* **INSTRUCTIONS TO FOLLOW**:
Scan the records for the line containing "teapot: present [505,358,588,414]". From there through the last line, write out each line exactly.

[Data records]
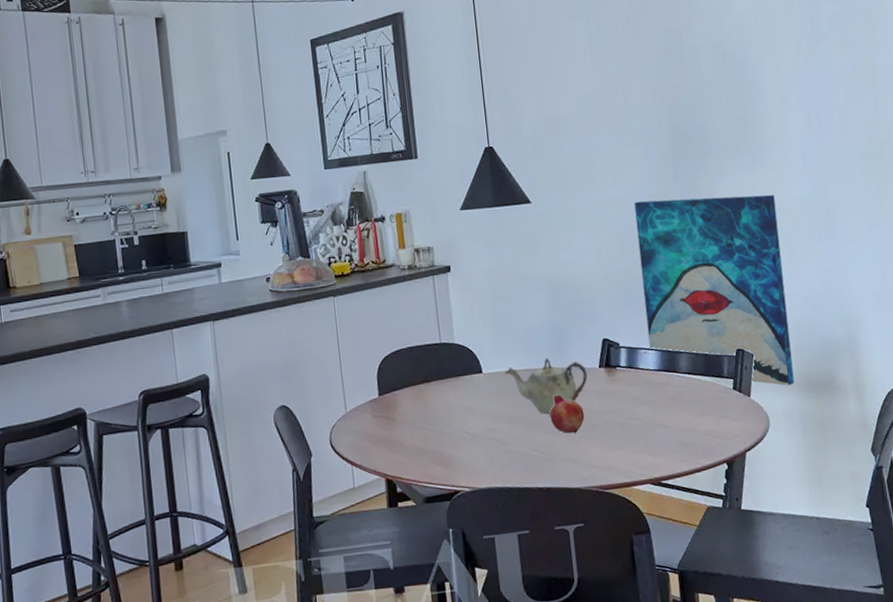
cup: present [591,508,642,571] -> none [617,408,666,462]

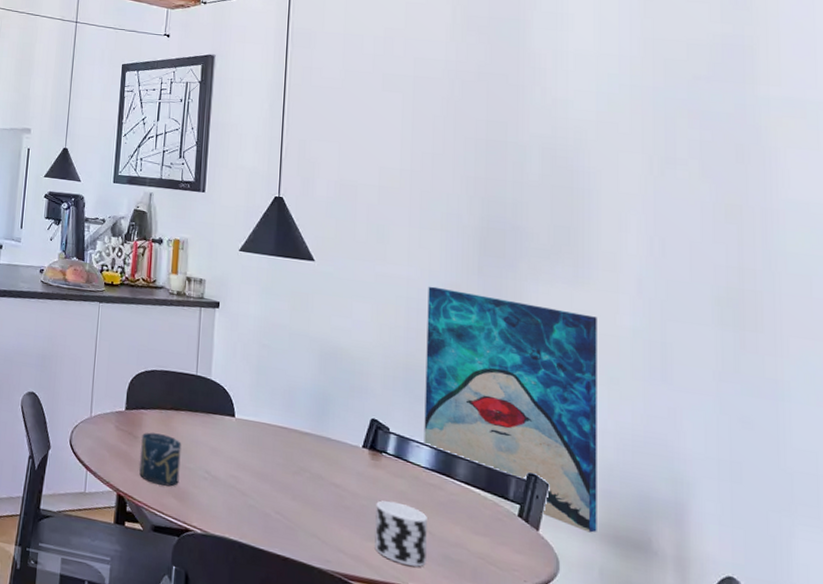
cup: none [399,408,442,459] -> present [139,432,182,486]
teapot: present [505,358,588,414] -> none [258,419,348,479]
fruit: present [549,394,585,434] -> none [300,461,339,509]
cup: none [617,408,666,462] -> present [375,500,427,567]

* **RESPONSE**:
teapot: present [505,358,588,414] -> none [258,419,348,479]
fruit: present [549,394,585,434] -> none [300,461,339,509]
cup: none [617,408,666,462] -> present [375,500,427,567]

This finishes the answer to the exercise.